AP mast (2K)


by Arthur Dungate


Philips-Miller recording system

BBC Engineering 1922-1972.
Edward Pawley.
(BBC Publications 1972) ISBN 0 563 12127 0

The soundtrack that was produced was not actually a "push-pull" track, but a single bilateral variable area one. The width of the film was 3mm.
Philips-Miller soundtrack (3K)

BBC Engineering 1922-1972 by Edward Pawley, Ch 3.9 p191-2 --

... A new kind of film recording developed by Philips, which had the great advantage that the recording could be played back immediately without any processing. This was the Philips-Miller system. A variable-width track was cut with a sapphire in a thin opaque layer on the film, the recording being reproduced by means of a photo-electric cell, in the same way as a variable-area photographic track. The film was coated with a layer of gelatine to which was applied a fine skin, about three microns thick, of black mercuric sulphide, The cutter was V-shaped, the apex angle being 174.

The modulation thus appeared as a symmetrical push-pull* transparent track down the centre of the opaque film. Each equipment consisted of two combined recording and reproducing machines placed side by side in a single unit to form a complete channel capable of continuous recording and reproduction.

... In 1931 J. A. Miller of Flushing, NY, devised the Millerfilm system, which was the basis of the Philips-Miller equipment. Miller used a cutter that moved vertically instead of laterally, so that it produced a variable-width track by removing the black surface so as to leave a transparent track. By making the cutter in the form of a wedge with an obtuse angle, a considerable amount of mechanical amplification was achieved and this proved to be the secret of the success of Miller’s system.

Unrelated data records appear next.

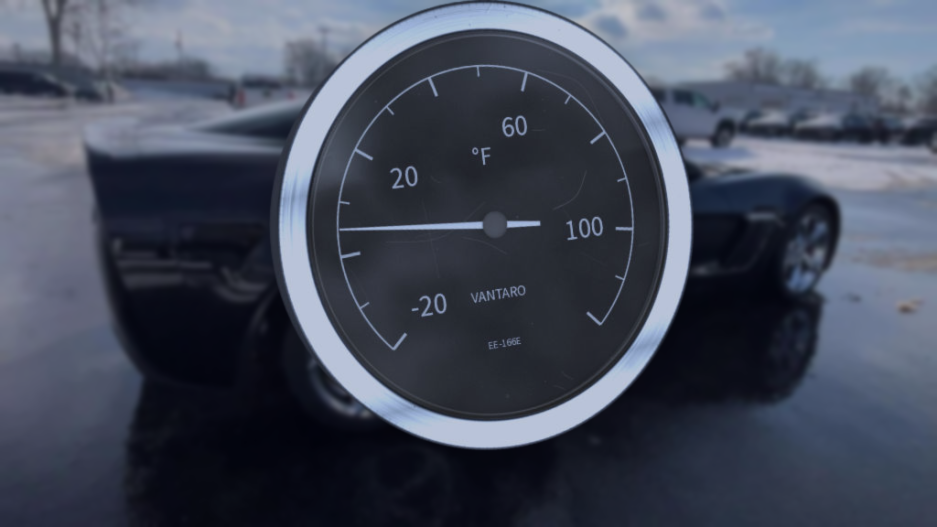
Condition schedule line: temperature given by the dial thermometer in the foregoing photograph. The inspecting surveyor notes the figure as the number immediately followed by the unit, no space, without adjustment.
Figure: 5°F
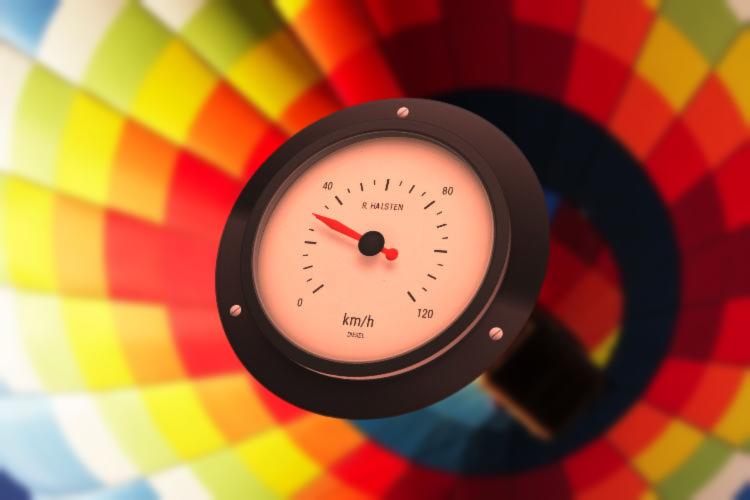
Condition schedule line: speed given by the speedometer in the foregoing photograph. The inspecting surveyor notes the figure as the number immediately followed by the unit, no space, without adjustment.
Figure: 30km/h
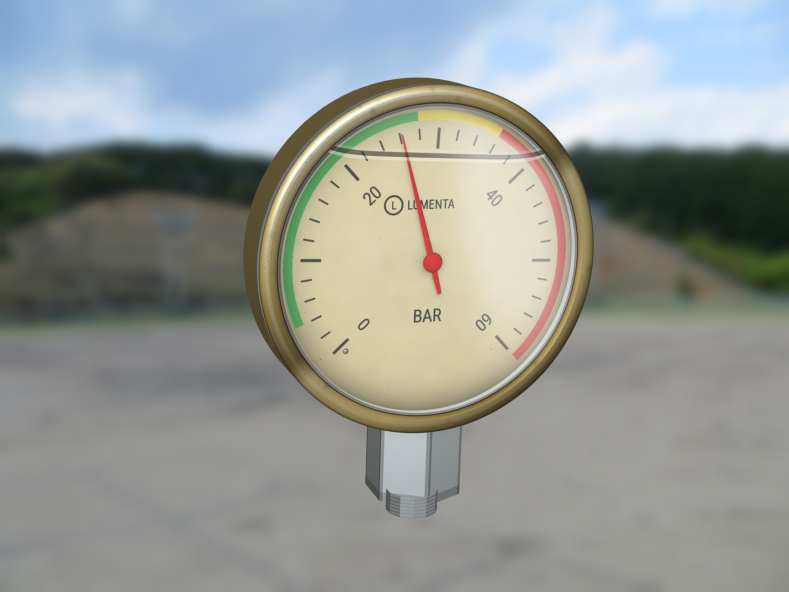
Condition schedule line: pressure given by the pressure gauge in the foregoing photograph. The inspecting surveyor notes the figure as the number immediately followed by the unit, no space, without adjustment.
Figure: 26bar
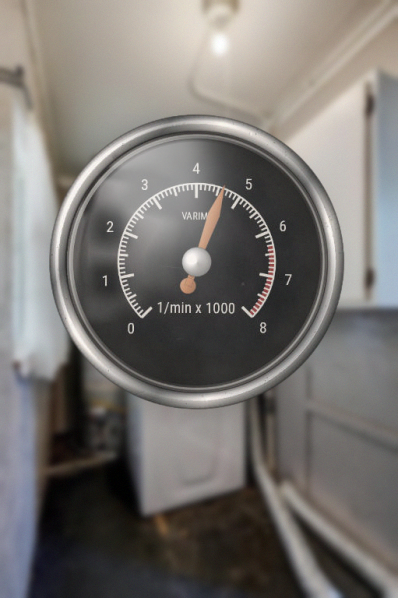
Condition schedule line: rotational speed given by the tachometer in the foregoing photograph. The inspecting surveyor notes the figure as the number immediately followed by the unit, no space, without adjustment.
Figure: 4600rpm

Philips-Miller recorder (21K)

The film ran at 32cm/s. The overall amplitude-frequency characteristic: within ± 2.5 dB between 50 and 7000 Hz and within ± 6 dB between 30 and 8000 Hz with reference to the amplitude at 1000 Hz. Total distortion at 30 per cent modulation: 32 per cent at 60 Hz, 3.5 per cent at 1000 Hz, and 6.0 per cent at 4000 Hz. Noise: at least 50 dB below the output level at full modulation.